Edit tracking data
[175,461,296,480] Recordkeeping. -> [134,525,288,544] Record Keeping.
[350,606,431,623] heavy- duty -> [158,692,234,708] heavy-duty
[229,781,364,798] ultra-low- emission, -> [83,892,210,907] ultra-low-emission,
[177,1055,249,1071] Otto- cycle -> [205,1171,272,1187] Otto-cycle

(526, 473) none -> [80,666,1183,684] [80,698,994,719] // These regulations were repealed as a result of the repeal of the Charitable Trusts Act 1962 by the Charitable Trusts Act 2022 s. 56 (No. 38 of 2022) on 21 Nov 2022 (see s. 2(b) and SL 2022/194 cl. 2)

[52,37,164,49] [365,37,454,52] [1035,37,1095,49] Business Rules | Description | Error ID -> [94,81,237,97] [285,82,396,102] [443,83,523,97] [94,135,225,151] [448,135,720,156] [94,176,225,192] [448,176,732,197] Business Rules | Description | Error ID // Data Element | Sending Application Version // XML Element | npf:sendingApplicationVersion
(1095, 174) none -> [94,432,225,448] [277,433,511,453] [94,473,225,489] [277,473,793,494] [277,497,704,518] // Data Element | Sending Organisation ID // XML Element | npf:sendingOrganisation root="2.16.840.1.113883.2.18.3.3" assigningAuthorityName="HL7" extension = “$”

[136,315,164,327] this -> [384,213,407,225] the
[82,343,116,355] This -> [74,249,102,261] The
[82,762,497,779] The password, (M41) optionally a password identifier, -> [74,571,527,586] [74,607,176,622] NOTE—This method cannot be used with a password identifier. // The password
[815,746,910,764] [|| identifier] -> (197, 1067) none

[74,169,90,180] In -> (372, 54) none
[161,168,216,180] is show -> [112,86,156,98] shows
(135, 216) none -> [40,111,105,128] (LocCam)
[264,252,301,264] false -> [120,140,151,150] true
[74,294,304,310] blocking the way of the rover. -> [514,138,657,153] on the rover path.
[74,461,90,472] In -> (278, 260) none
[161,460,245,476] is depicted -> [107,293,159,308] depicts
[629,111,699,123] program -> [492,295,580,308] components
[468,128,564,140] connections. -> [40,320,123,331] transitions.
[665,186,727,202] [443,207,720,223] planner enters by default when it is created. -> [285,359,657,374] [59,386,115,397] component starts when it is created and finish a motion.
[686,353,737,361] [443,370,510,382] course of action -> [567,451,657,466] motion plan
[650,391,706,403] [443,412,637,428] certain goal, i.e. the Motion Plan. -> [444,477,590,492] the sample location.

» **What this task involves**: Each line in the data above either holds "identifier" or does not. State how many do, as a bare number.

» **Finished task**: 2